Parece que uma das grandes polémicas do defeso consiste em saber se Passos Coelho é ou não "do povo". Magna questão. Não tenho um demómetro nem sei o que é ser do "povo", mas há quem saiba: ser "do povo", dizem, é viver em Massamá, passar férias no Algarve e ir à festa do Pontal com Mendes Bota. Logo, conclui-se, Passos é "do povo" porque faz o pleno do charme indiscreto do proletariado.
Note-se que esta súbita plebeização de Passos, antigo leitor de apócrifos de Sartre e putativo candidato a uma carreira de barítono, nada deve ao eterno projecto de reconduzir o PSD à social-democracia. Para isso basta citar Bernstein. O downgrade a que me refiro, fenómeno de mobilidade social descendente também conhecido por bota-abaixismo graças à metonímica companhia de Bota, é uma táctica de objectivos tão modestos quão precisos. Primeiro, diferencia Passos de Sócrates pelo fato-de-banho, já que não se distinguem pela gravata. Segundo, diferencia Passos de Manuela Ferreira Leite, com a qual o PSD deixou de "ir para a rua", na expressão orgulhosamente lumpen de Miguel Relvas. Por fim, e not the least, permite acalmar os receios do povo, o verdadeiro, quanto ao anunciado projecto de "revisão constitucional" de Passos, acusado pelo PS e pelo Dr. Arnaut de querer acabar com o Serviço Nacional de Saúde, o ensino tendencialmente gratuito, a progressividade dos impostos e o lince da Malcata.
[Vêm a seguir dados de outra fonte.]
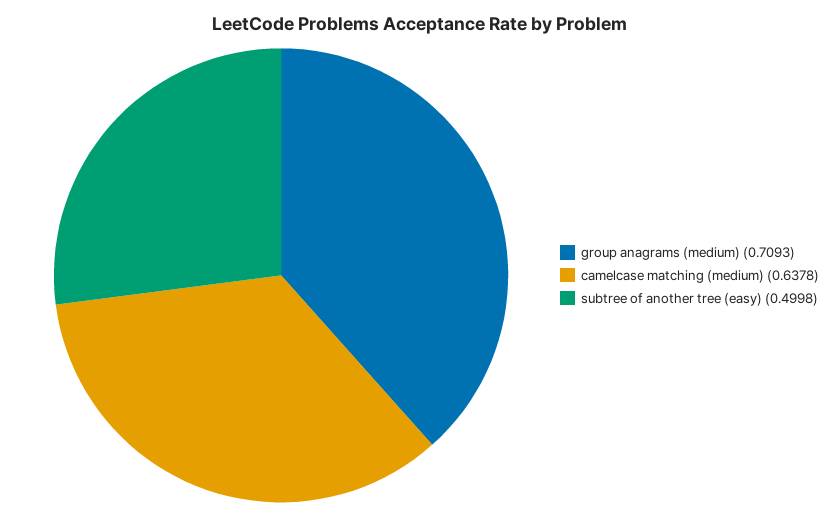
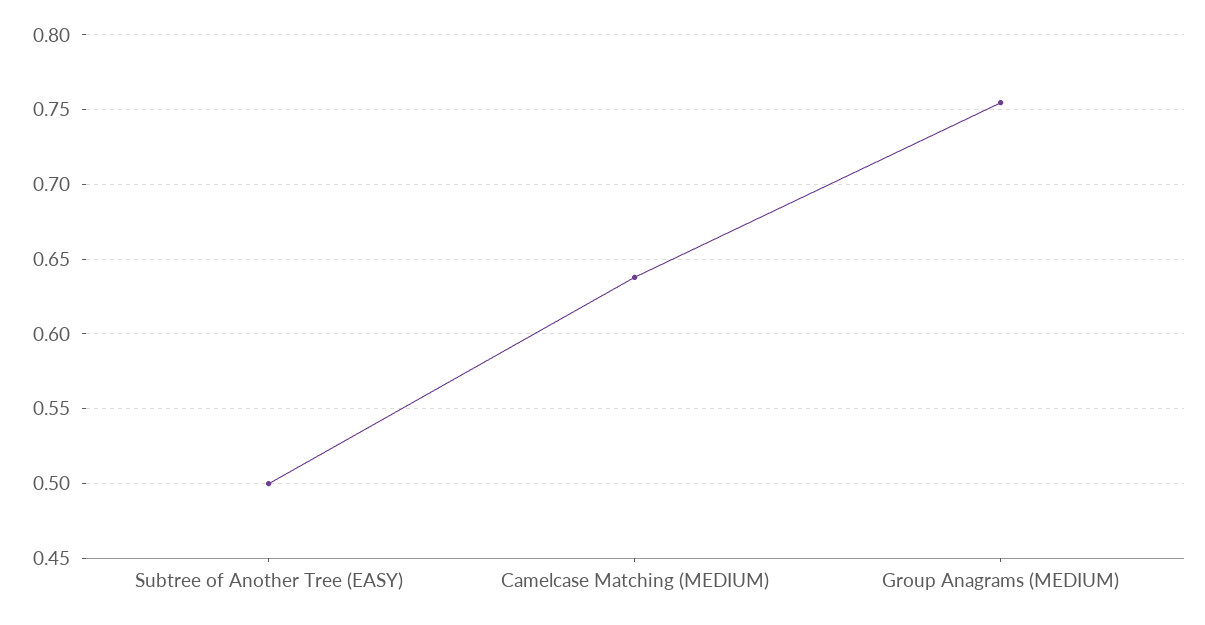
group anagrams (medium): 0.7093 -> 0.755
Estas coisas deixam mossa e o PSD desceu nas sondagens, o que certamente preocupou muito quem se preocupa muito com sondagens. De modo que a corte passista se sentiu na necessidade de convencer o povo, o verdadeiro, de que Passos é do "povo". Se Passos é do "povo", nunca faria ao povo aquilo de que o acusam. Nunca. Metam o homem em calções, salvo seja - e já ninguém lhe vai perguntar pelo lince da Malcata.
Como táctica, está muito bem. A esquerda não ousaria criticar o Passos "do povo" porque o povo é quem mais ordena. E a direita muito menos porque está tão preocupada em parecer democrática que se esquece de ser democrática. Só que a democracia, convém lembrar, não é o regime em que desaparecem as classes sociais, mas em que um político vai a votos pelas suas ideias, pelas suas propostas, pelo seu programa e não pela sua classe social. E, sobre isto, continuamos sem saber o que realmente pensa o novo PSD do SNS e do lince. Se é que pensa alguma coisa. Porque é mais fácil viver em Massamá do que pensar na São Caetano à Lapa. Mais fácil e mais classista: julgar-se "do povo" por aparecer em calções no Expresso é tão snob como julgar-se um cavalheiro por aparecer de chapéu alto em Ascot. "Todas as revoluções fazem crescer a ambição dos homens, sobretudo as revoluções que derrubam uma aristocracia", disse Tocqueville há muito tempo. Que pena não o ter dito no Pontal, em vez de escrever livros em francês.